Diceritakan, di satu masa kemarau panjang menerjang sebagian besar wilayah Tomohon. Kondisi itu menyebabkan masyarakat kesulitan mendapatkan air untuk kebutuhan sehari-hari.
Kegelisahan yang dialami masyarakat, membuat seorang walian bernama Mu’ung tergerak. Ia pun mengadakan foso (ritus) untuk bermohon kepada Sang Khalik, agar memberikan air yang dapat memenuhi kebutuhan hidup masyarakat.
“Walian, pemimpin spiritual itu bernama Mu’ung,” tutur Karundeng.
Peneliti Pusat Kajian Kebudayaan Indonesia Timur (Pukkat) ini menjelaskan, ritual yang dilakukan adalah foso mahelur. Mahelur sendiri diartikan ‘membujuk’.
Dengan hati yang bersih, doa pun dipanjatkan walian Mu’ung kepada Kasuruan Wangko, yang dalam kepercayaan tou Minahasa adalah sumber segala kehidupan.
“Walian Mu’ung ‘membujuk’ Sang Khalik. Dengan hati yang tulus dia memohon memohon kemurahan Empung Wailan Wangko, karena masyarakat sudah sangat membutuhkan air,” tutur Karundeng.
Dengan keyakinan serta iman yang kuat, seketika doa si walian dijawab oleh Sang Khalik. Air melimpah kemudian keluar dari dalam tanah.
“Saat dia meminta dengan tulus, di situlah peristiwa itu terjadi. Mata air itu kaluar melimpah ruah. Itu bagian dari janji Empung Wailan Wangko bagi orang yang mendiami tempat ini. Bahwa ketika mereka meminta dengan tulus, maka pasti akan diberikan,” tegas Karundeng.
H.B. Palar dalam bukunya Wajah Lama Minahasa yang terbit tahun 2009, menuliskan kisah serupa. Menurutnya, Tomohon berasal dari kata mu’ung. Sebuah nama kolam mata air di Kelurahan Matani Dua, Kecamatan Tomohon Tengah.
Menurut cerita yang dia dapat, mu’ung sendiri berasal dari kisah seorang walian tua. Ketika itu musim kemarau panjang, kekeringan melanda seluruh negeri. Berkat doanya yang tawakal, akhirnya hujan lebat turun dan terjadilah kolam sepanjang 50 kaki dan lebarnya 20 kaki.
Di situ juga sebuah mata air besar muncul dan tetap mengalir sampai kini. Orang kemudian menamai kolam dan mata air itu, ‘mu’ung’. Seperti nama walian yang berdoa di tempat itu.

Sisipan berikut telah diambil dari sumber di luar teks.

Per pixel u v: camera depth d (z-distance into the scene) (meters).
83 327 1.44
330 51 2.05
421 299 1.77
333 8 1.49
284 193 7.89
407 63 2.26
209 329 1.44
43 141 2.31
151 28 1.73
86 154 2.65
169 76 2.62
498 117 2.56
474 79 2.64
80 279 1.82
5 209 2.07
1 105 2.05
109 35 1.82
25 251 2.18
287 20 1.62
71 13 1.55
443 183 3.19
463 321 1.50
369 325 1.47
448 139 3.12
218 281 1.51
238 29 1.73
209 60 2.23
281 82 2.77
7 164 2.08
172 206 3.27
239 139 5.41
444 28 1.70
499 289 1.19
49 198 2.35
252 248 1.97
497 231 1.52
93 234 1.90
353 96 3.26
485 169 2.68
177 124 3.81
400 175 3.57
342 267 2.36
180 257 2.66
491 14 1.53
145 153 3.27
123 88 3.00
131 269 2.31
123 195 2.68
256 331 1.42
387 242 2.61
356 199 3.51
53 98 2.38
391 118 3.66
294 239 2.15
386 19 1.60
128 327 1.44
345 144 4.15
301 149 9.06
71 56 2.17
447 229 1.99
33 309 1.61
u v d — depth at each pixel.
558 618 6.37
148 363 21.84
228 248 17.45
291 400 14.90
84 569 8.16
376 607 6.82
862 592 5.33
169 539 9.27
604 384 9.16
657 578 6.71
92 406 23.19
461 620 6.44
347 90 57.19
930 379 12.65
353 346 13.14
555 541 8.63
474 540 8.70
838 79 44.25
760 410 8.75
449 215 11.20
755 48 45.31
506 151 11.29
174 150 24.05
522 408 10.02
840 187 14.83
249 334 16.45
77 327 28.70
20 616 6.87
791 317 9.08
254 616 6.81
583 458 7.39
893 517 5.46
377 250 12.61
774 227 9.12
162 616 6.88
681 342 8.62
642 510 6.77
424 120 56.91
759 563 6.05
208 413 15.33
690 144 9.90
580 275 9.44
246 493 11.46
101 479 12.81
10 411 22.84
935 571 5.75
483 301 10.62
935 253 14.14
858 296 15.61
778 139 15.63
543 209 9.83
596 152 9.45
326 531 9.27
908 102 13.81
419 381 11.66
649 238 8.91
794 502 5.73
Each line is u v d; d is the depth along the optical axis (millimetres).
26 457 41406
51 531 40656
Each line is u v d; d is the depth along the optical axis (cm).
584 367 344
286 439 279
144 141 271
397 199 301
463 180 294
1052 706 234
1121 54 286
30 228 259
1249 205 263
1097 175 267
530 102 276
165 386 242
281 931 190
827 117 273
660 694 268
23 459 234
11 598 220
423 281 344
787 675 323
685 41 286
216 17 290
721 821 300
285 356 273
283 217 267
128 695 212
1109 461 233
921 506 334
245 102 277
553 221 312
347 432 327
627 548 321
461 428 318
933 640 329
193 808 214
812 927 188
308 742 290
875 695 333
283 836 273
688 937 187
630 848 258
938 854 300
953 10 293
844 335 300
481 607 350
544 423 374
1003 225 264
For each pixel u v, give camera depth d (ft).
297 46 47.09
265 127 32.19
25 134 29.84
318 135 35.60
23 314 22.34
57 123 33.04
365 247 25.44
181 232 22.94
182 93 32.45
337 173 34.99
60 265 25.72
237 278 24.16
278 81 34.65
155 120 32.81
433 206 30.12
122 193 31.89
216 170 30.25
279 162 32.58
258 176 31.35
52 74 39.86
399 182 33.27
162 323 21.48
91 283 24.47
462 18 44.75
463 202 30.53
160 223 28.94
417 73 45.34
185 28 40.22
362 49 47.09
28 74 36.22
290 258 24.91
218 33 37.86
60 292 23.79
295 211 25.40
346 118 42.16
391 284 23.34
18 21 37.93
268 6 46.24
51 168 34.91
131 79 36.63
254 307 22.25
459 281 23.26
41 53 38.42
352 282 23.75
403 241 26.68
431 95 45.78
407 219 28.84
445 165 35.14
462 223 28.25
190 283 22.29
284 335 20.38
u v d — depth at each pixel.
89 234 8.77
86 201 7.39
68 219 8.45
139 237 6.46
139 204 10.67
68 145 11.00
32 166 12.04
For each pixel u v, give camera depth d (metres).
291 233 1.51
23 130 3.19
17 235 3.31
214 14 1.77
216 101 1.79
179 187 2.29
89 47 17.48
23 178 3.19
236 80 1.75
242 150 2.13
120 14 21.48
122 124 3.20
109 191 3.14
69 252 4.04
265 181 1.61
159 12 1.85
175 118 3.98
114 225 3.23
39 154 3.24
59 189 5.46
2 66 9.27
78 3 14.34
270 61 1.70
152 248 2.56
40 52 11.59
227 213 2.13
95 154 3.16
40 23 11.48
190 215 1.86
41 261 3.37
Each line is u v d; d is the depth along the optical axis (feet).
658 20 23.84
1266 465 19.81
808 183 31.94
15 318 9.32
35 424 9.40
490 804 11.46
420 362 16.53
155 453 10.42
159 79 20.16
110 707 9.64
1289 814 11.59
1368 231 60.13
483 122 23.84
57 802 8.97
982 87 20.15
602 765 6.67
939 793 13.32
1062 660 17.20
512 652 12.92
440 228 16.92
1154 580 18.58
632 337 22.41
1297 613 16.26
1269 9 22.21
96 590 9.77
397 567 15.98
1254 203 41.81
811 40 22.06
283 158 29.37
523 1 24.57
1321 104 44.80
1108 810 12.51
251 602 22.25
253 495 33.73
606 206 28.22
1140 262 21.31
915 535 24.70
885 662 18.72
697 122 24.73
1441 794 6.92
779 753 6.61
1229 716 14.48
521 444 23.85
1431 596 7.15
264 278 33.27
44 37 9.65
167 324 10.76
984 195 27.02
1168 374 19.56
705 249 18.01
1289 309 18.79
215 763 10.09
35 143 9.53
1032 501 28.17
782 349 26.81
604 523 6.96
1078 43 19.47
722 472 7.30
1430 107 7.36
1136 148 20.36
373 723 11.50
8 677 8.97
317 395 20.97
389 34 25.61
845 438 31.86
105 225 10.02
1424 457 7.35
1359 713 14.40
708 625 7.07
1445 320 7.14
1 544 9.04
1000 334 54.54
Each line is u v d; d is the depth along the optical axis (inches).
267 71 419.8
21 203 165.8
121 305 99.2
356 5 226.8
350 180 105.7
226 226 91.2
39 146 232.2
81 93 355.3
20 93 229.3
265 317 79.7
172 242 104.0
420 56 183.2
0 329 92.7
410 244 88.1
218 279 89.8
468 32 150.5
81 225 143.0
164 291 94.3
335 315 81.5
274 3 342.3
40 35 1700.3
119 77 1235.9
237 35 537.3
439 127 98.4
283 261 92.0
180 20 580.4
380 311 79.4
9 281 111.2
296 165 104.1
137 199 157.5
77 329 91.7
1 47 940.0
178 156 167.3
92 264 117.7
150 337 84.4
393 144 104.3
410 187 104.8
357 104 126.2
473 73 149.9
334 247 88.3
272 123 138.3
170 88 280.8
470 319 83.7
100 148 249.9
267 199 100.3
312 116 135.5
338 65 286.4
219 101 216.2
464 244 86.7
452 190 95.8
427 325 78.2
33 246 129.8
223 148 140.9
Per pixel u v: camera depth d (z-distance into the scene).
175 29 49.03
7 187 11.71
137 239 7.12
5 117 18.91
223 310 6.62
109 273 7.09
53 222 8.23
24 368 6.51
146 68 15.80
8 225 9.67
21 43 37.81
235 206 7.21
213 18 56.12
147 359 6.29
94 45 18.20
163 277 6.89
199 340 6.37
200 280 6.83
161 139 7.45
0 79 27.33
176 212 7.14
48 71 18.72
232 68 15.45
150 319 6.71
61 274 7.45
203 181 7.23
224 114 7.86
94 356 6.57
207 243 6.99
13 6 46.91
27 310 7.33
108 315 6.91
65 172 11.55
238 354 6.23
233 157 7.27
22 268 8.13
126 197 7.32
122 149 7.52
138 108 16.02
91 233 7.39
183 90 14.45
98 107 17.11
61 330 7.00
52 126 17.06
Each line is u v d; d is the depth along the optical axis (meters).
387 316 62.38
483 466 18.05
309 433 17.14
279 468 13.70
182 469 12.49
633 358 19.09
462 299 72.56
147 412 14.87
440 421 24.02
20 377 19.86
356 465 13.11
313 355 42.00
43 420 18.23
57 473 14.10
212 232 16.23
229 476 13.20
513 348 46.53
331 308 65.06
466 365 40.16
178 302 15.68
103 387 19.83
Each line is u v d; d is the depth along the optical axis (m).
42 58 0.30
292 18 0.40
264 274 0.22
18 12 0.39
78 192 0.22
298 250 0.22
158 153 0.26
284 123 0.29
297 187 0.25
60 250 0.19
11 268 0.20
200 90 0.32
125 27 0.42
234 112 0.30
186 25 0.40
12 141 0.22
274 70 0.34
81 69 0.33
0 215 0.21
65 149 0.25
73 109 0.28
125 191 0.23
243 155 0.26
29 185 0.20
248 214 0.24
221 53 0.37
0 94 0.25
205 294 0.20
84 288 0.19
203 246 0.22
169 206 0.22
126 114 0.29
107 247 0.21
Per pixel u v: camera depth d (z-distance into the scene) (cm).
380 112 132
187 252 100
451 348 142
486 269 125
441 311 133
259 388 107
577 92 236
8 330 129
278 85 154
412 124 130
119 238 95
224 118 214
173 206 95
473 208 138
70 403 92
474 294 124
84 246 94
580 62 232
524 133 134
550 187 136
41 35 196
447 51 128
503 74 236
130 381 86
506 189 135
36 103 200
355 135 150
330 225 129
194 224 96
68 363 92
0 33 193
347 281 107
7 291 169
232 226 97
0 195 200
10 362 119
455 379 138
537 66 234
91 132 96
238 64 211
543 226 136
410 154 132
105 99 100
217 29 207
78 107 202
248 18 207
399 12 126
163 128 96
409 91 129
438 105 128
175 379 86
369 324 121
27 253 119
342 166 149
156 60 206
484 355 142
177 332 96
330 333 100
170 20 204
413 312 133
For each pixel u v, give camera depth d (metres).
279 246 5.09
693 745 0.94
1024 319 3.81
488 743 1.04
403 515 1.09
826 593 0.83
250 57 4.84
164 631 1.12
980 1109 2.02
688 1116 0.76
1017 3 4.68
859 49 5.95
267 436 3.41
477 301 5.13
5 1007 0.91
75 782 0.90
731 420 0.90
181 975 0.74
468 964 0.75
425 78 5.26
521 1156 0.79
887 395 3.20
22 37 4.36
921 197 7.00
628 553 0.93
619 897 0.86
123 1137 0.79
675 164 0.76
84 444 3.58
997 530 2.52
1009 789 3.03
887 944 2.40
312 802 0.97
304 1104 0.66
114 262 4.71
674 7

Sementara, penghuni di sekitarnya disebut ‘Touw Mu’ung’. Nama yang kemudian hari dalam penulisan dan pelafalannya menjadi Tomohon.
Tempat Menemukan Solidaritas
Bagi tou Minahasa, ingatan-ingatan tentang Tomohon menyimpan makna yang sangat dalam. Karena itulah peristiwa-peristiwa yang terjadi pada masa lampau sangat penting untuk diceritakan serta dimaknai hari ini.
Kisah lain tentang mu’ung, dipercaya berasal dari kata pahumungen atau tempat berkumpul. Karena di tempat itu, sejak mata air itu muncul, masyarakat menjadikannya sebagai wadah berkumpul.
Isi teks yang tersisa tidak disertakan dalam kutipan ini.